By this point, the full extent of The High Republic’s increasingly elaborate interconnectivity is clear. Midnight Horizon certainly weaves in threads and individuals from numerous earlier books, most notably the character of Reath Silas, protagonist of the line’s two prior YA books Into The Dark and Out of the Shadows. Its real function, however, is as the de facto finale of Older’s own High Republic Adventures IDW comic series. Readers who have not been following the saga of Lula Talisola and Zeen Mrala there will likely find themselves lost here, particularly in the early stages when the book goes out of its way to tie up various loose ends from its comics predecessor, not all of which receive further payoff in these pages.

And those early stages are often rough indeed. In a now-familiar problem for the line, Midnight Horizon lacks focus throughout its first half, moving awkwardly between a dizzying range of character perspectives. Unfortunately, early glimpses at established characters like Reath or Zeen tend to be brief and unfulfilling, recapping their stories to date without contributing anything fresh. On the other hand, the extensive space devoted to the brand-new character of Crash, an unorthodox Corellian ‘businesswoman’, is badly squandered. While Crash herself shows flashes of promise, the machinations around her gang and the underbelly of Corellian politics quickly become tedious and contribute to a lethargic sense of pacing which is only worsened by the book’s considerable length. After almost 250 pages of this, readers could be forgiven for fearing that the High Republic’s consistent record of producing highly readable books seemed destined to fall at the final hurdle of its first phase. 

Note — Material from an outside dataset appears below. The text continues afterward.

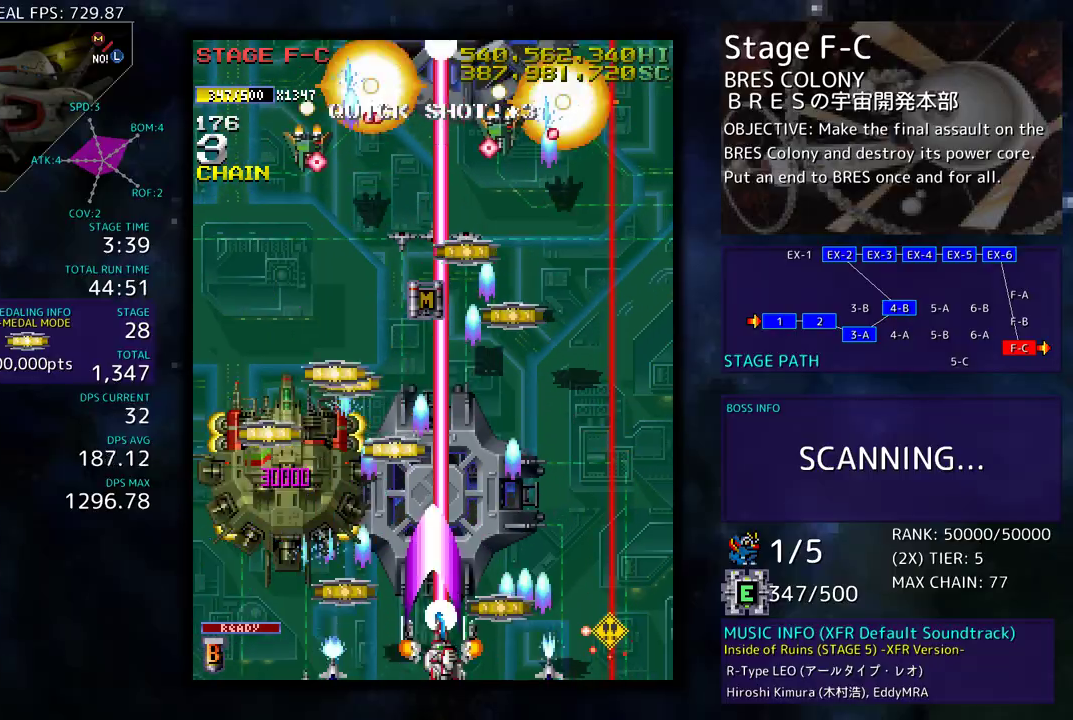
{"buttons": ["DPAD_LEFT"], "events": [[100, "DPAD_LEFT", "down"], [100, "DPAD_RIGHT", "up"], [133, "DPAD_DOWN", "up"], [317, "DPAD_DOWN", "down"], [417, "DPAD_DOWN", "up"]]}
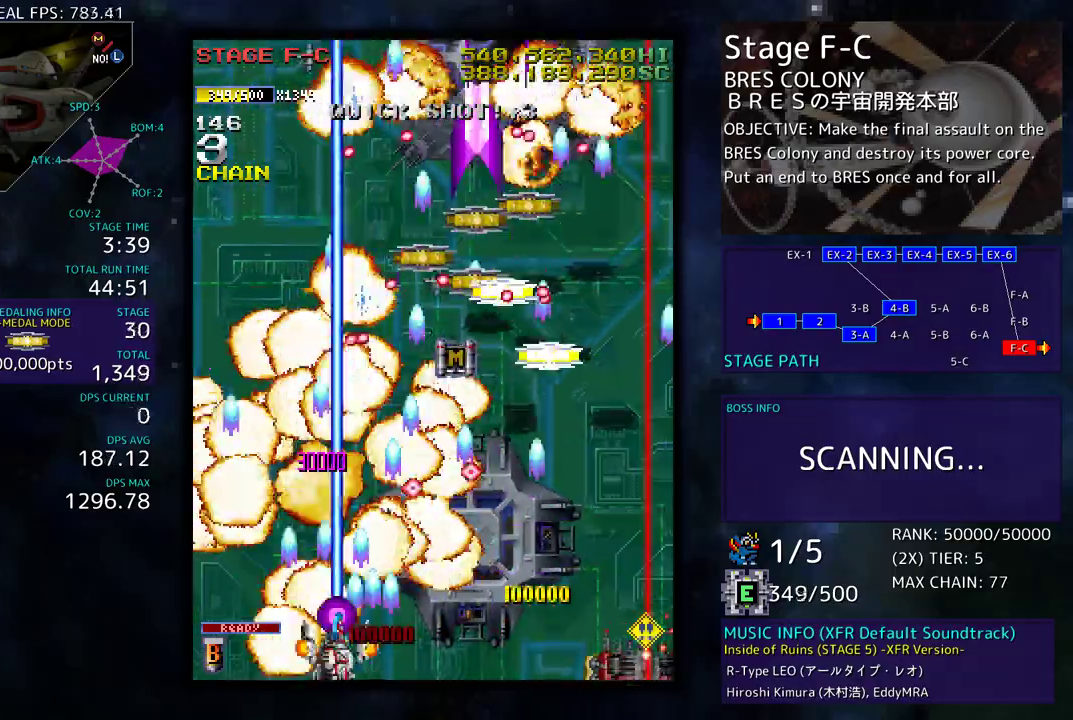
{"buttons": ["DPAD_UP", "DPAD_RIGHT"], "events": [[33, "DPAD_LEFT", "up"], [100, "DPAD_LEFT", "down"], [150, "DPAD_UP", "down"], [450, "DPAD_LEFT", "up"], [500, "DPAD_RIGHT", "down"]]}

A little after the halfway point, however, something strange happens. Subtly rather than all at once, Midnight Horizon shifts gears as though to tackle each of its earlier problems one by one. A gradual sense of focus is restored as the number of perspectives is both pared down and better distributed, correcting the imbalances of prior chapters. The greatest beneficiaries are the established characters, who settle into a set of entertaining dynamics that allow Older to brilliantly play off the characters of other authors, notably Reath and his Jedi Master Cohmac Vitus, against his own stalwarts Ram Jomaram and Kantam Sy. Indeed, the latter in particular may be the book’s greatest breakthrough character. After spending their prior existence as an entertaining but peripheral character in Older’s High Republic Adventures, their background is fully set out in a series of poignant and memorable flashbacks which tie beautifully into the book’s core themes. This is only the starkest of Midnight Horizon’s multiple character successes; virtually all of the main players enjoy standout scenes in the climactic chapters, and fans of Zeen and Reath, in particular, will find reasons for appreciation – and emotion.

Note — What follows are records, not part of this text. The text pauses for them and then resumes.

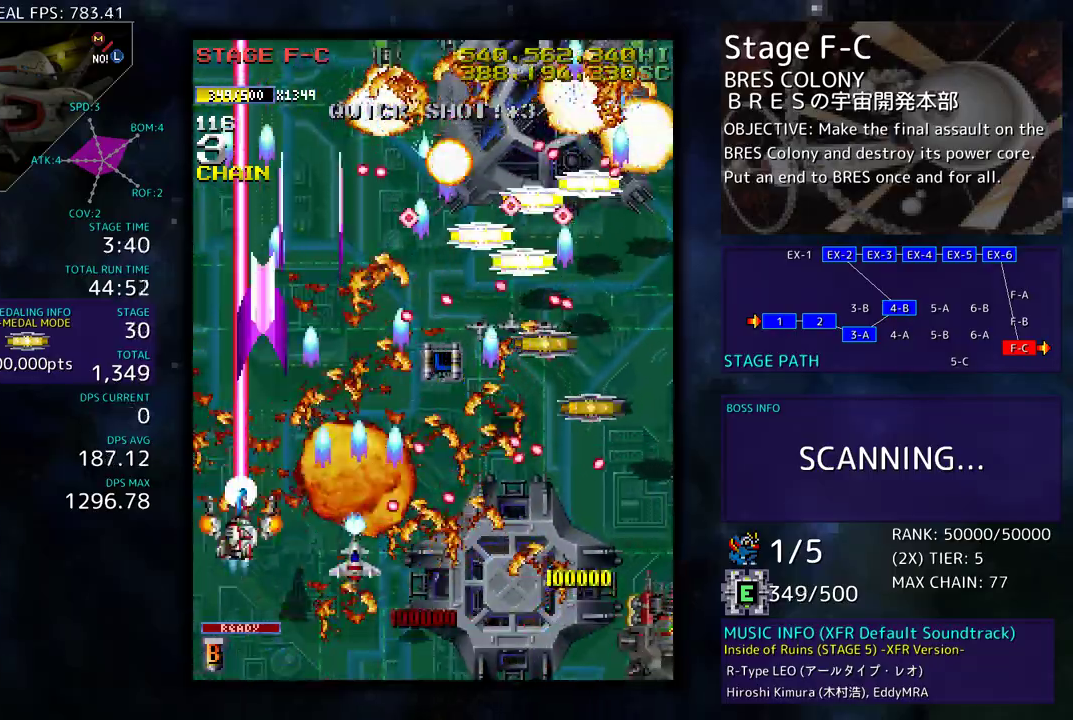
{"buttons": ["DPAD_DOWN", "DPAD_RIGHT"], "events": [[50, "DPAD_UP", "up"], [67, "DPAD_DOWN", "down"], [133, "DPAD_DOWN", "up"], [133, "DPAD_RIGHT", "up"], [250, "DPAD_DOWN", "down"], [267, "DPAD_DOWN", "up"], [267, "DPAD_RIGHT", "down"], [300, "DPAD_UP", "down"], [367, "DPAD_UP", "up"], [383, "DPAD_DOWN", "down"]]}
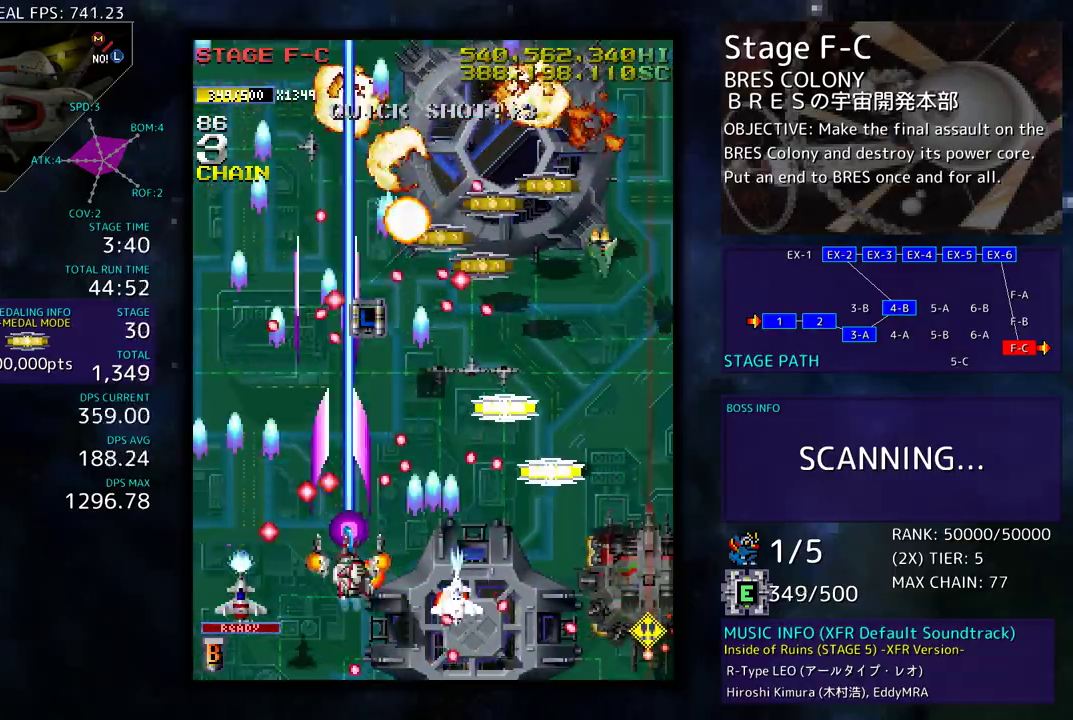
{"buttons": ["DPAD_DOWN", "DPAD_RIGHT"], "events": [[400, "DPAD_DOWN", "up"], [400, "DPAD_RIGHT", "up"], [483, "DPAD_RIGHT", "down"], [500, "DPAD_DOWN", "down"]]}
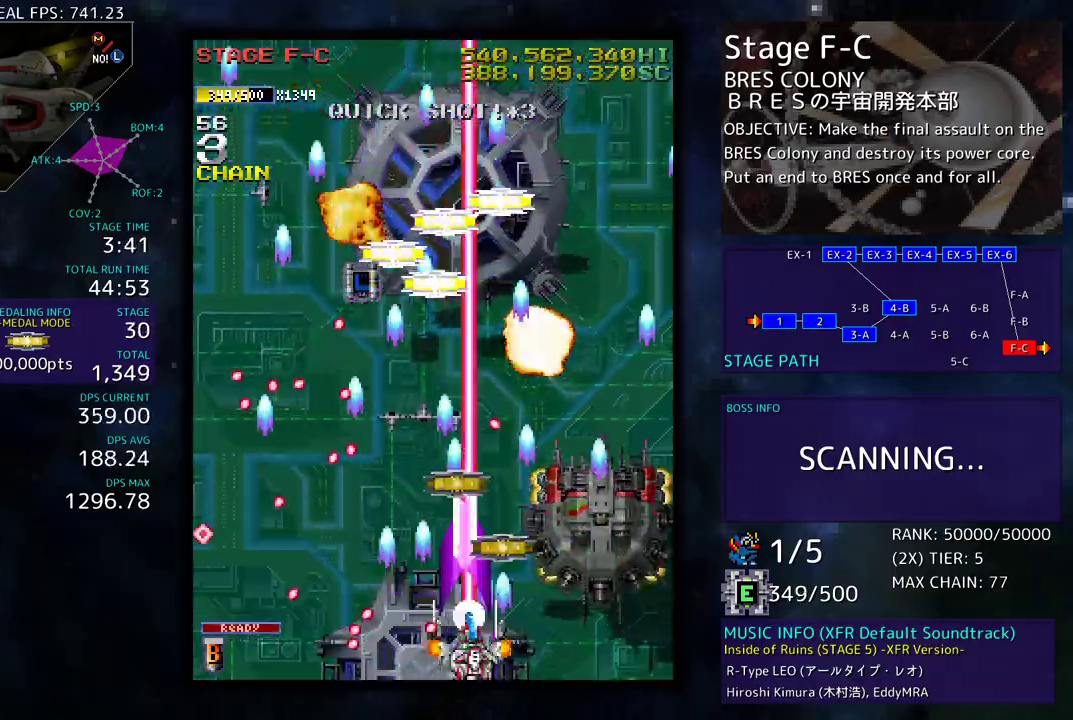
{"buttons": [], "events": [[83, "DPAD_DOWN", "up"], [83, "DPAD_RIGHT", "up"], [150, "DPAD_RIGHT", "down"], [167, "DPAD_DOWN", "down"], [317, "DPAD_DOWN", "up"], [317, "DPAD_RIGHT", "up"]]}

This book also deserves special mention for its effective representation, including a non-binary lead and the further development of a prominent, gorgeously-written same-sex romance heavily seeded in prior stories. This inclusivity has become a welcome hallmark of the entire High Republic line, and it can only be hoped that Star Wars on the screen will take a lead from the publishing arm so that it can become a new normal for the franchise as a whole and no longer needs to be singled out for praise. 

All of this leaves Midnight Horizon in a peculiar place. The plodding opening chapters show the High Republic at its worst; demanding a high level of engagement without bothering to earn it, and endlessly throwing more new things at the reader while refusing to develop what has already been created. Yet just when it’s tempting to write the whole book off, Older’s undeniable skill at character-writing first salvages the book and then improbably leads it to soar enough to match the High Republic at its best. The result is undoubtedly a disjointed affair, but it’s one that ultimately rewards the reader patient enough to stick with it.